__DATA SECTION__

──────────────────────────────

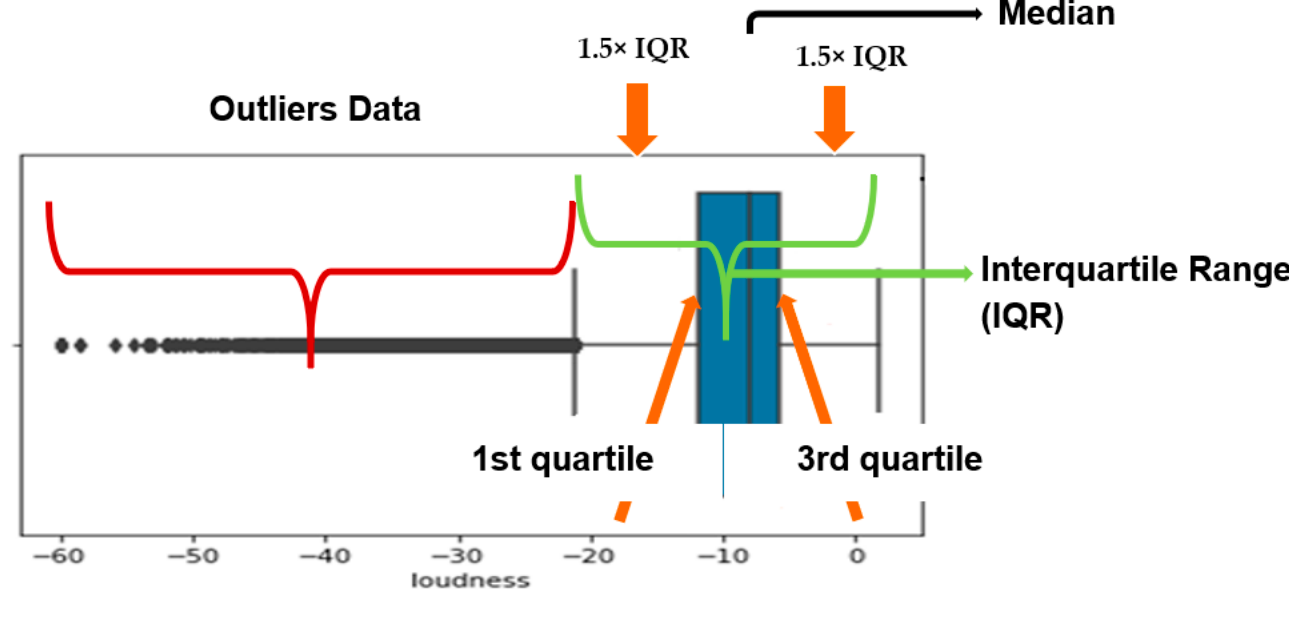
Figure 4. Loudness feature outlier data.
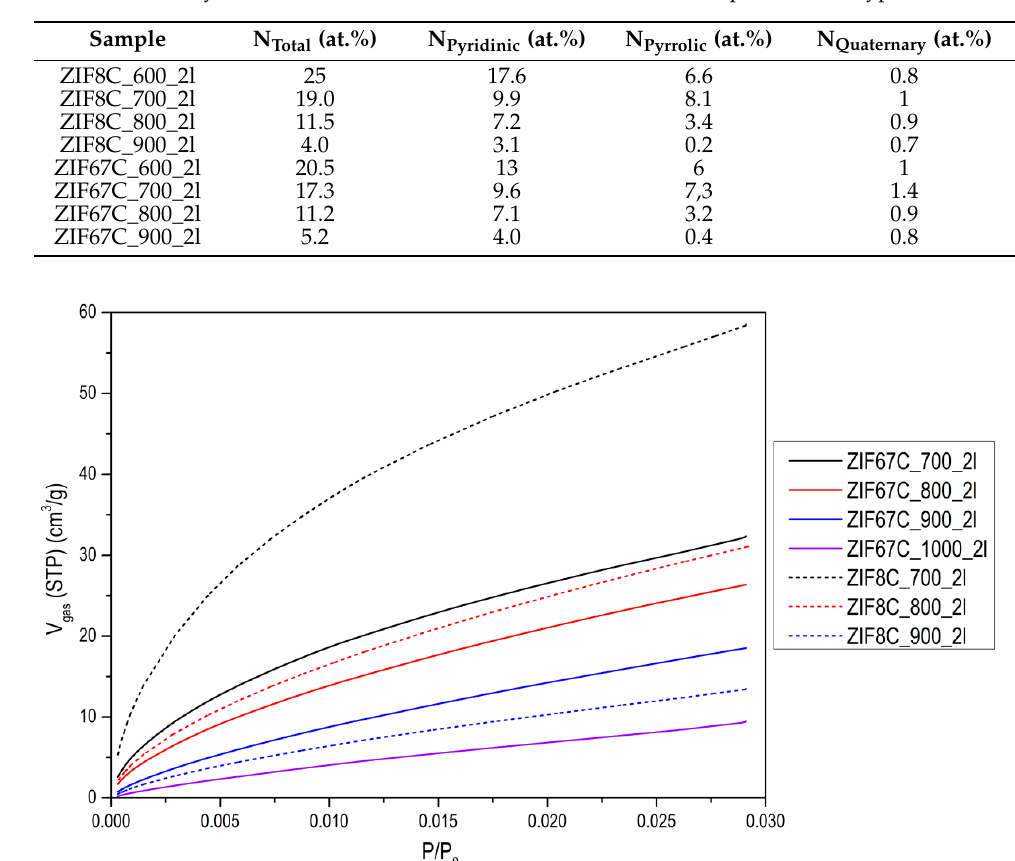
Figure 5. CO 2 adsorption isotherms at 0 °C of some of the activated carbons.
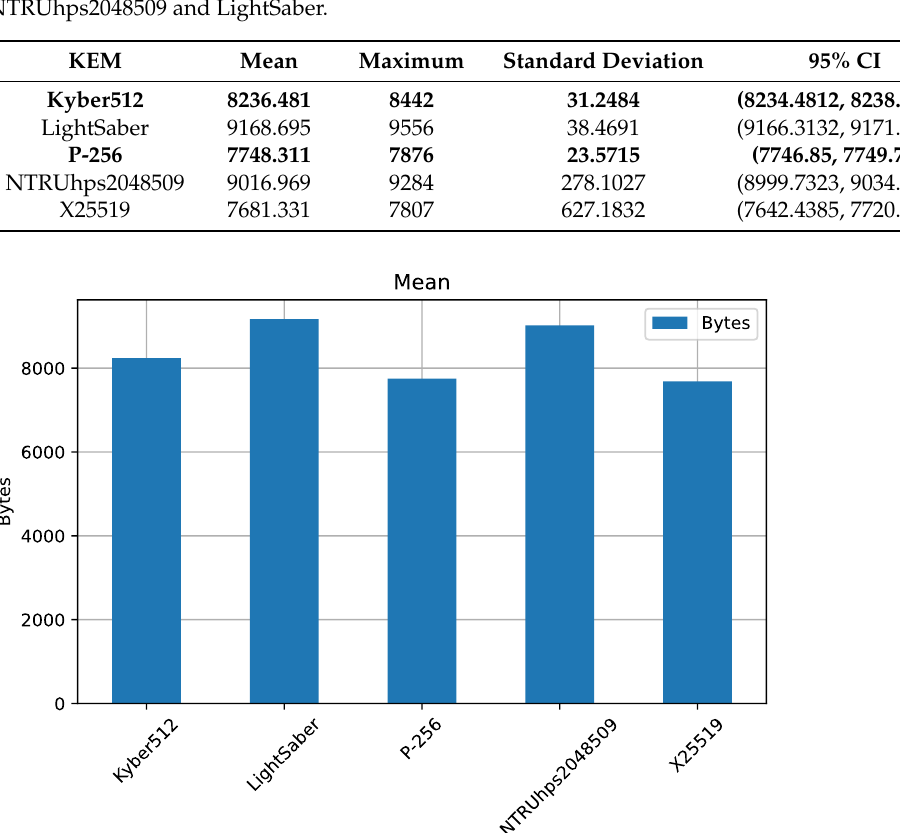
Figure 8. Number of packets transmitted during the connection. The elliptic curves performed better than the post-quantum KEMs. Kyber512 still performs better, followed by NTRUhps2048509 and LightSaber. In Table 9, we show the 95% CI for the packet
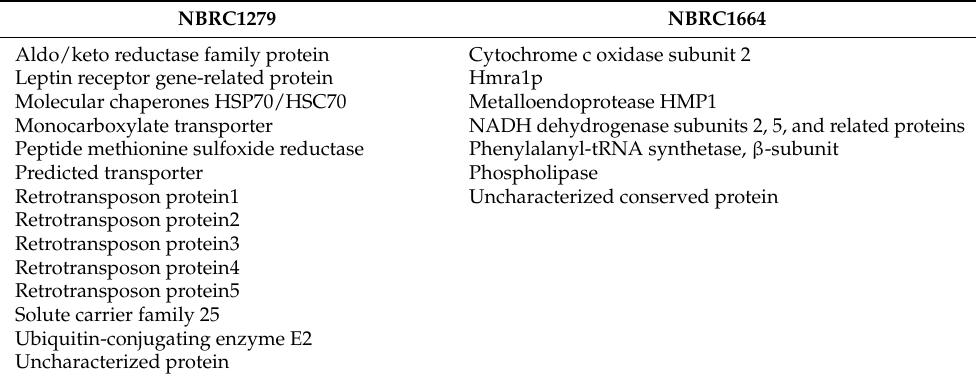
Figure 4. The Venn diagram of predicted coding sequences of P. kudriavzevii NBRC1279 and NBRC1664. Table 5. Paralogous genes of P. kudriavzevii NBRC1279 and NBRC1664.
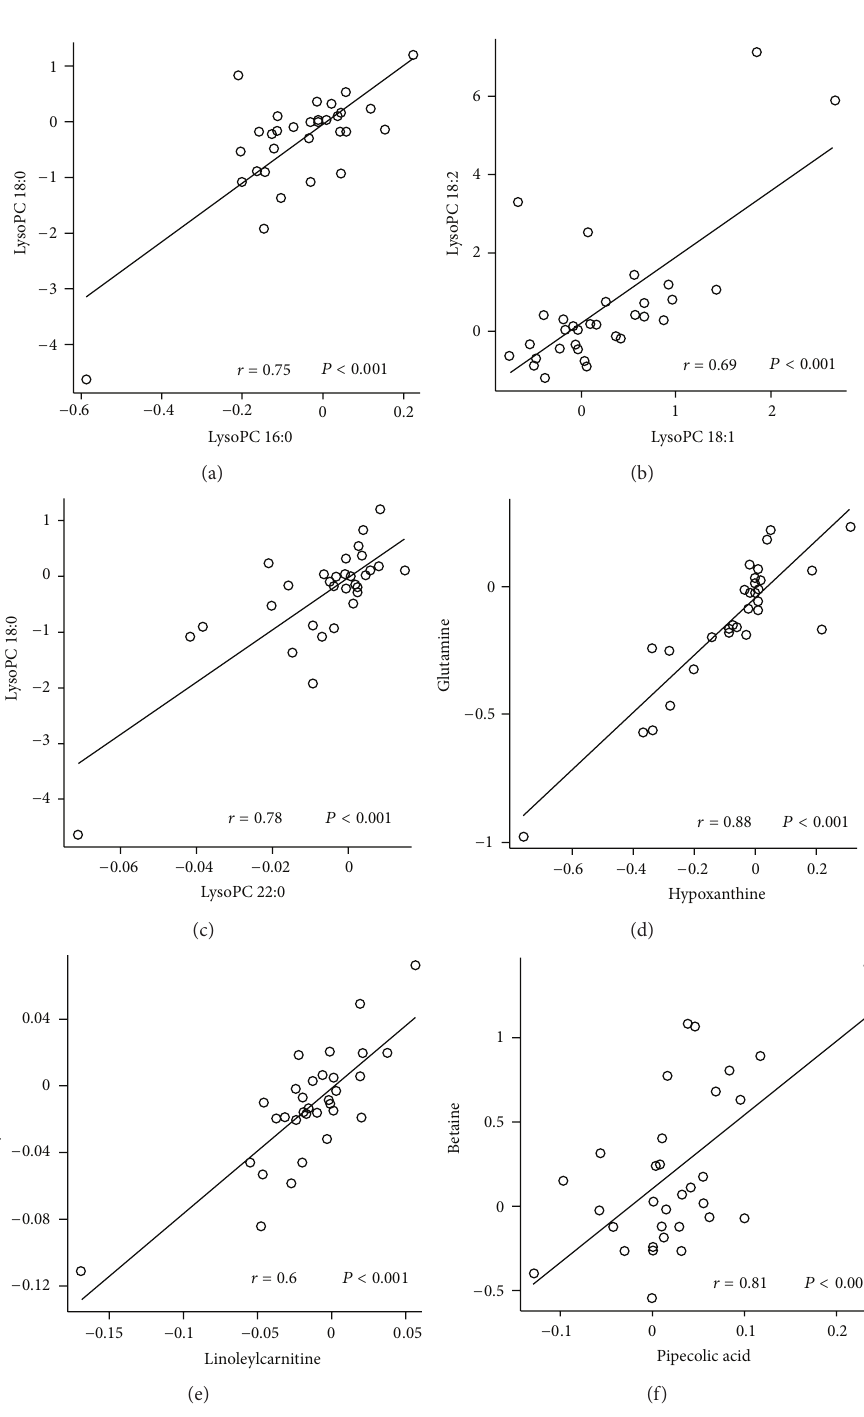
Figure 4: Relationship between the changes in the major metabolite levels by Pearson’s correlation analysis. 𝑟 , correlation coefficient. The changes in lysophosphatidylcholine (lysoPC) 16:0 levels were positively related to those of lysoPC 15:0 ( 𝑟 = 0.90 , 𝑃 < 0.001 ) and lysoPC 18:0 ( 𝑟 = 0.76 , 𝑃 < 0.001 ), while that of lysoPC 18:0 was closely related to that of lysoPC 15:0 ( 𝑟 = 0.77 , 𝑃 < 0.001 ). The change in the lysoPC 18:2 level was closely related to that of lysoPC 18:0 ( 𝑟 = 0.81 , 𝑃 < 0.001 ), while that of lysoPC 18:1 was related to that of lysoPC 18:2 ( 𝑟 = 0.69 , 𝑃 < 0.001 ). The change in the proline level was related to those of tryptophan ( 𝑟 = 0.53 , 𝑃 < 0.001 ) and phenylalanine ( 𝑟 = 0.55 , 𝑃 < 0.001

──────────────────────────────

__WORK REQUEST__
From the first line to the last, reproduce the records above exactly and skip the pictures.

__ANSWER SPACE__
Figure 4. Loudness feature outlier data.
Figure 5. CO 2 adsorption isotherms at 0 °C of some of the activated carbons.
Figure 8. Number of packets transmitted during the connection. The elliptic curves performed better than the post-quantum KEMs. Kyber512 still performs better, followed by NTRUhps2048509 and LightSaber. In Table 9, we show the 95% CI for the packet
Figure 4. The Venn diagram of predicted coding sequences of P. kudriavzevii NBRC1279 and NBRC1664. Table 5. Paralogous genes of P. kudriavzevii NBRC1279 and NBRC1664.
Figure 4: Relationship between the changes in the major metabolite levels by Pearson’s correlation analysis. 𝑟 , correlation coefficient. The changes in lysophosphatidylcholine (lysoPC) 16:0 levels were positively related to those of lysoPC 15:0 ( 𝑟 = 0.90 , 𝑃 < 0.001 ) and lysoPC 18:0 ( 𝑟 = 0.76 , 𝑃 < 0.001 ), while that of lysoPC 18:0 was closely related to that of lysoPC 15:0 ( 𝑟 = 0.77 , 𝑃 < 0.001 ). The change in the lysoPC 18:2 level was closely related to that of lysoPC 18:0 ( 𝑟 = 0.81 , 𝑃 < 0.001 ), while that of lysoPC 18:1 was related to that of lysoPC 18:2 ( 𝑟 = 0.69 , 𝑃 < 0.001 ). The change in the proline level was related to those of tryptophan ( 𝑟 = 0.53 , 𝑃 < 0.001 ) and phenylalanine ( 𝑟 = 0.55 , 𝑃 < 0.001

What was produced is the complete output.